Зов желаний, инстинкты стремлений, я никогда не понимал ничего в сексуальности… Но замшевые сапоги и ноги в них, открытые колени меня очень возбуждали.
К шести мне подгоняют одолженную машину.
В машине мы едем, не разговаривая. Нью-Йорк за стеклом ее абсолютно не интересует. Она смотрит прямо передо собой. Спустя час она спрашивает:
— Куда ты меня привез?
— Это Брайтон-Бич, где живут и развлекаются все русские.
— Я слышала о нем, — безразлично говорит она.
Идет мелкий, колючий, неприятный дождь. Ветер выворачивает наизнанку, ломает зонтик, который она не хочет держать. С океана через прострелы домов воет что-то чудовищное и заунывное. Я в сердцах швыряю зонтик ей под ноги и говорю:
— Можно было и подержать, чтобы он не сломался.
— Наплевать.
— Мне он не нужен, это вас волнует прическа и дождь.
— А тебе жалко уже зонтика. Тебе все жалко для меня!
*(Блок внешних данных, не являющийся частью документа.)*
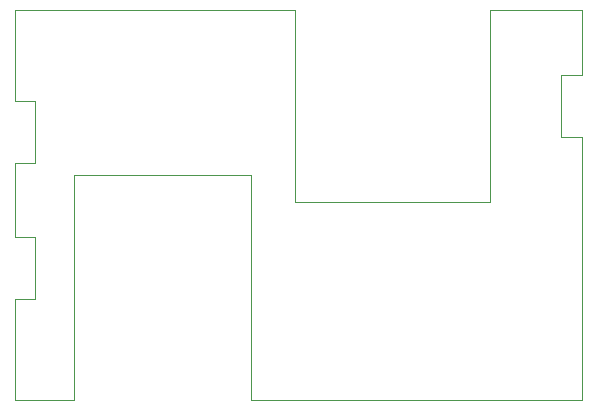
<source format=gbr>
%TF.GenerationSoftware,KiCad,Pcbnew,6.0.9-8da3e8f707~117~ubuntu22.04.1*%
%TF.CreationDate,2022-12-02T16:27:47-05:00*%
%TF.ProjectId,watch,77617463-682e-46b6-9963-61645f706362,rev?*%
%TF.SameCoordinates,Original*%
%TF.FileFunction,Profile,NP*%
%FSLAX46Y46*%
G04 Gerber Fmt 4.6, Leading zero omitted, Abs format (unit mm)*
G04 Created by KiCad (PCBNEW 6.0.9-8da3e8f707~117~ubuntu22.04.1) date 2022-12-02 16:27:47*
%MOMM*%
%LPD*%
G01*
G04 APERTURE LIST*
%TA.AperFunction,Profile*%
%ADD10C,0.100000*%
%TD*%
G04 APERTURE END LIST*
D10*
X125000000Y-106500000D02*
X140000000Y-106500000D01*
X166250000Y-98000000D02*
X166250000Y-103250000D01*
X121750000Y-100250000D02*
X120000000Y-100250000D01*
X120000000Y-125500000D02*
X120000000Y-117000000D01*
X168000000Y-103250000D02*
X168000000Y-125500000D01*
X143750000Y-92500000D02*
X120000000Y-92500000D01*
X120000000Y-100250000D02*
X120000000Y-92500000D01*
X166250000Y-103250000D02*
X168000000Y-103250000D01*
X121750000Y-117000000D02*
X121750000Y-111750000D01*
X120000000Y-105500000D02*
X121750000Y-105500000D01*
X121750000Y-111750000D02*
X120000000Y-111750000D01*
X160250000Y-108750000D02*
X143750000Y-108750000D01*
X140000000Y-106500000D02*
X140000000Y-125500000D01*
X160250000Y-92500000D02*
X168000000Y-92500000D01*
X143750000Y-108750000D02*
X143750000Y-92500000D01*
X120000000Y-125500000D02*
X125000000Y-125500000D01*
X168000000Y-92500000D02*
X168000000Y-98000000D01*
X160250000Y-92500000D02*
X160250000Y-108750000D01*
X120000000Y-117000000D02*
X121750000Y-117000000D01*
X121750000Y-105500000D02*
X121750000Y-100250000D01*
X168000000Y-98000000D02*
X166250000Y-98000000D01*
X140000000Y-125500000D02*
X168000000Y-125500000D01*
X120000000Y-111750000D02*
X120000000Y-105500000D01*
X125000000Y-125500000D02*
X125000000Y-106500000D01*
M02*

</source>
— Логическая последовательность, каку Сенеки.
— Отстань со своими заумствованиями.
— Хорошо.
Она идет за мной, нарочито медленно. Я дал себе слово с ней не связываться. Я оступаюсь, попадая в лужу, и кляну все про себя. А уж актрис в особенности. И завожу ее в первый русский магазин.
Я вижу, как глаза ее невольно округляются. Полки, витрины, прилавки забиты и заставлены всем так, что, кажется, место осталось только на потолке. Даже продавцам негде стоять. Мы поднимаемся на второй, кондитерский этаж: сотни видов конфет, тортов, пирожных, печений, шоколадов, зефиров, варений, компотов, булочек, выпечки. У нее разбегаются глаза.
— Я хочу эту булочку. И вот это пирожное, похожее на «Наполеон».
— Тебе нельзя сейчас есть.
— Почему?
— Это секрет, потом узнаешь.
— Тебе жалко? Я сама куплю!
— Я куплю, но только есть будешь дома.
— Не надо мне от тебя ничего, и вообще к черту вашу Америку!
Она фыркает и выходит из магазина на улицу. Я прошу удивленную продавщицу завернуть три булочки, три пирожных и ассорти шоколадных конфет.
Она стоит, ежится под дождем. И смотрит на меня.
— Что, жалко мне дать, жалко? Сам все съешь? Ты такой, вы все здесь такие!
Я едва сдерживаюсь и, если бы не предстоящее событие, расплющил бы этот пакет об ее голову.